--- START ---
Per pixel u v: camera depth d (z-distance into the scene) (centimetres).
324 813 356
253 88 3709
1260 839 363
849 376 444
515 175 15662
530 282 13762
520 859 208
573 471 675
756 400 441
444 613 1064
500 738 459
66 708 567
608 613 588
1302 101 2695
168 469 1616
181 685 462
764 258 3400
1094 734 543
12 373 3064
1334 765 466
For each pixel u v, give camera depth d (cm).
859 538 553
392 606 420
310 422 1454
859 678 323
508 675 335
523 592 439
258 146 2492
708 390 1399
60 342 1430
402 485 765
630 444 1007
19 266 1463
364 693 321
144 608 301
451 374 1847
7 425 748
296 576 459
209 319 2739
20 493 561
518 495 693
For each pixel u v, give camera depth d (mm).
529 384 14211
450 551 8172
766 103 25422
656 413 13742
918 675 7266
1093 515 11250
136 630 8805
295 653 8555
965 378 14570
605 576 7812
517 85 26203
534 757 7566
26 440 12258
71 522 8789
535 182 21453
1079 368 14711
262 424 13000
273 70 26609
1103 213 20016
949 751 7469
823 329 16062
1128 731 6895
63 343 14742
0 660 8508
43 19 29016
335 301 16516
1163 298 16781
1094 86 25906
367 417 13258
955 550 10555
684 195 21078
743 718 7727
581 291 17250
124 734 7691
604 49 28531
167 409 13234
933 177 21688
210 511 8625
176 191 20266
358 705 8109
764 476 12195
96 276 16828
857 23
--- END ---
[PROBLEM DESCRIPTION] Please write out, exactly as they appear above, only the lines in the stretch from the line with "144 608 301" through the line with "1128 731 6895".

[SOLUTION TO THE EXERCISE]
144 608 301
451 374 1847
7 425 748
296 576 459
209 319 2739
20 493 561
518 495 693
For each pixel u v, give camera depth d (mm).
529 384 14211
450 551 8172
766 103 25422
656 413 13742
918 675 7266
1093 515 11250
136 630 8805
295 653 8555
965 378 14570
605 576 7812
517 85 26203
534 757 7566
26 440 12258
71 522 8789
535 182 21453
1079 368 14711
262 424 13000
273 70 26609
1103 213 20016
949 751 7469
823 329 16062
1128 731 6895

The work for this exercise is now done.